Pour appréhender ces interrogations modernes, nous avons choisi le plan suivant:

PLAN

I - Le fait littéraire et la Nouvelle Critique

  1. Une impasse tautologique de l'ancienne critique?

    1. Racine et la critique traditionnelle
    2. Les instruments de l'ancienne critique
    3. Les défaillances de l'ancienne critique

  1. La naissance de la Nouvelle Critique

    1. Refus de l'analyse biographique et historique
    2. Refus de l'existence d'une vérité objective
    3. Les instruments de la Nouvelle Critique

  1. Racine et les problèmes d'une relecture

    1. Cette Critique a-t-elle un objet, y a-t-il un Racine-en-soi?
    2. La littérarité de Racine se prête-t-elle à la critique moderne?
    3. S'il n'y a pas d'objectivité, y a-t-il de l'intérêt?

II - Perspectives données à l'œuvre de Racine et son intelligence

  1. Critique sociologique (Lucien Goldmann)

    1. Une vision du monde dans sa totalité
    2. La vision tragique du monde par les jansénistes
    3. La Querelle de 1666

  1. Critique psychanalytique ou psychanalytique (Charles Mauron)

    1. Aperçu de la psychanalyse
    2. Application de la psychanalyse à Racine
    3. Complexe d'Œdipe et phantasmes

  1. Critique structuraliste (Roland Barthes)

    1. Pour une définition du structuralisme
    2. Les fonctions et les structures chez Racine
    3. L'œuvre, un point de départ?

 

  1. Le fait littéraire et la Nouvelle Critique

  1. Une impasse tautologique de l'ancienne critique?

  1. Racine et la critique traditionnelle
  2. Si nous voulons confronter la Nouvelle Critique à Racine et à son œuvre, il convient de bien nous entendre sur les apports de chacune des critiques. Comme nous l'avons déjà évoqué, Racine évoque un certain nombre d'idées, et celles-ci relèvent généralement de la conception traditionnelle de la critique. A cela deux raisons: la nouvelle critique est, à notre échelle, peu vulgarisée, et elle n'est accessible que si nous possédons déjà certains outils précis et parfois complexes. Ainsi, sans risque de nous tromper, nous pouvons faire état à peu près de ce que nous savons, sans avoir en rien subi l'influence et les apports des nouvelles idées. Tout d'abord, Racine évoque la doctrine classique. Héritée directement de la Poétique d'Aristote, elle est une caractéristique essentielle de Racine. D'ailleurs, un passage de cette Poétique suffira à nous faire comprendre combien Racine, en écrivant des tragédies sous certaines formes, est redevable de l'Antiquité:

    "[…] la tragédie est l’imitation d’une action de caractère élevé et complète, d’une certaine étendue, dans un langage relevé d’assaisonnements d’une espèce particulière suivant les diverses parties, imitation qui est faite par des personnages en action et non au moyen d’un récit, et qui, suscitant pitié et crainte, opère la purgation propre à pareilles émotions. J’appelle "langage relevé d’assaisonnements" celui qui a rythme, mélodie et chant; et j’entends par "assaisonnements d’une espèce particulière" que certaines parties sont exécutées simplement à l’aide du mètre, tandis que d’autres, par contre, le sont à l’aide du chant." - Poétique, éd. Gallimard.

- LIGNES EXTRAITES -
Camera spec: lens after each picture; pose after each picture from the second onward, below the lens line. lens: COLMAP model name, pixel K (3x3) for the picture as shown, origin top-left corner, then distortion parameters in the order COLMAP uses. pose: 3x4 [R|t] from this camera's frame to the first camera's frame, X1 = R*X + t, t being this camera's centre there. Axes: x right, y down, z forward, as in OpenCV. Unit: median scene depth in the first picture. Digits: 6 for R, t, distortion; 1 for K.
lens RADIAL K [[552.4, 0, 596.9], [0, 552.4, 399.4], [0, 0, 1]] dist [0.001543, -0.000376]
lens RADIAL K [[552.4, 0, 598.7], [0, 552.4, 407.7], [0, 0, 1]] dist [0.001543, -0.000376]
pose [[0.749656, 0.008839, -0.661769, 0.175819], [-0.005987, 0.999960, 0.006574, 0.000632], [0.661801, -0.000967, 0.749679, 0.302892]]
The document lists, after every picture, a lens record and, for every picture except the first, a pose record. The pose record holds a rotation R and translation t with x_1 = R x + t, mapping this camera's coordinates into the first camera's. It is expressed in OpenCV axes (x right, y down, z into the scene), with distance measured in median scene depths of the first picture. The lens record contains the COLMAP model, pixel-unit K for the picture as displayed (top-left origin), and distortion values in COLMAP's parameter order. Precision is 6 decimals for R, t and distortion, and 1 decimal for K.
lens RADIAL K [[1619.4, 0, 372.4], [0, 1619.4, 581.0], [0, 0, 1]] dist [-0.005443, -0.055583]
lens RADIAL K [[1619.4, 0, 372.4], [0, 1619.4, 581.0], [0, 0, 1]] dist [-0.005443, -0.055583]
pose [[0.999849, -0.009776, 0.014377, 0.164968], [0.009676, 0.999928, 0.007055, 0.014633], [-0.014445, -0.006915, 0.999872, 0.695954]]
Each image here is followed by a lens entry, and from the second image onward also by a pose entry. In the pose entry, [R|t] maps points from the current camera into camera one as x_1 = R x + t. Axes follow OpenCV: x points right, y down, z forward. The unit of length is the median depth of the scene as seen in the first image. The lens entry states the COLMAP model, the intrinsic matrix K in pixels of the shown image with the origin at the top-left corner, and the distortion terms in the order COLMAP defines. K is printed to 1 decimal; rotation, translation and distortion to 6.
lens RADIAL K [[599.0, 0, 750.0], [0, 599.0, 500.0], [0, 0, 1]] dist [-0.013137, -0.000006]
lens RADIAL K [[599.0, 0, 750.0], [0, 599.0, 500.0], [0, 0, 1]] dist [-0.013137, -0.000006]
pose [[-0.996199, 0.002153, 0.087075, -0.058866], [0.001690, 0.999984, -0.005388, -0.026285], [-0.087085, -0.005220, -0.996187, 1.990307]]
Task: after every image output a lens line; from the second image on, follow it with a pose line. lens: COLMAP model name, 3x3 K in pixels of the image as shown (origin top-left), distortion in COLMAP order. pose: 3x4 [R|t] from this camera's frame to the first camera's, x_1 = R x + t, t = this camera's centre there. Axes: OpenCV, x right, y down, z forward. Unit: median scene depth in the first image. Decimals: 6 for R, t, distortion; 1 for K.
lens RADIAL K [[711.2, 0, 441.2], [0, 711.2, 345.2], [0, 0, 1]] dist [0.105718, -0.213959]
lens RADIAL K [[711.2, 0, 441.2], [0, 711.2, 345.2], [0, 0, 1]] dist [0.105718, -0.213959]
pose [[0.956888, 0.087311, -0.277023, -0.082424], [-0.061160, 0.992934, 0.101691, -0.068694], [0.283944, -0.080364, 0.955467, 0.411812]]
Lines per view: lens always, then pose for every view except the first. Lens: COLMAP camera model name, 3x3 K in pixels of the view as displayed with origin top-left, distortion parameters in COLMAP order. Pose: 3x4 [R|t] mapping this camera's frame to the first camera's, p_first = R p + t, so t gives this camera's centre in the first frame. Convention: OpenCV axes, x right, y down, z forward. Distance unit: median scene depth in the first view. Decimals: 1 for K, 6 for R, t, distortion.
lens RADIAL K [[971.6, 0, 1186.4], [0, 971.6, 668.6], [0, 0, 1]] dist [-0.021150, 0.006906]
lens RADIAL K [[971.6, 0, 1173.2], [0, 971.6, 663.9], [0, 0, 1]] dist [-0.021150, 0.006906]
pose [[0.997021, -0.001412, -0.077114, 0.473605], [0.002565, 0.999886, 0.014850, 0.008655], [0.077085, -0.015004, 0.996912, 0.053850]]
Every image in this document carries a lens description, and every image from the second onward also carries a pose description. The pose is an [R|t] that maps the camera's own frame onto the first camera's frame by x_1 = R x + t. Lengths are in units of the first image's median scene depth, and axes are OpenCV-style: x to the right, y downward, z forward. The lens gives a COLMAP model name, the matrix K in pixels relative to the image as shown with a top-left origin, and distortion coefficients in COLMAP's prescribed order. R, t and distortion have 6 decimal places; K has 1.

- DÉTAILS DE L'EXERCICE -
Dans le passage sur Racine et la Nouvelle Critique, pouvez-vous réécrire plus brièvement le paragraphe qui commence par « Si nous voulons confronter la Nouvelle Critique » en conservant ses faits principaux ? Les lignes constituent un matériau distinct du passage présenté.

- TÂCHE ACCOMPLIE -
Pour confronter la Nouvelle Critique à Racine, il faut préciser les apports de chaque critique. Les idées qu'évoque Racine relèvent en général de la conception traditionnelle, pour deux raisons : la nouvelle critique est peu vulgarisée, et elle n'est accessible qu'avec des outils précis, parfois complexes. On peut donc exposer ce que l'on sait sans avoir subi l'influence des nouvelles idées. Racine évoque d'abord la doctrine classique, héritée directement de la Poétique d'Aristote et essentielle chez lui. Un passage de cette Poétique suffit à montrer combien ses tragédies sont redevables de l'Antiquité.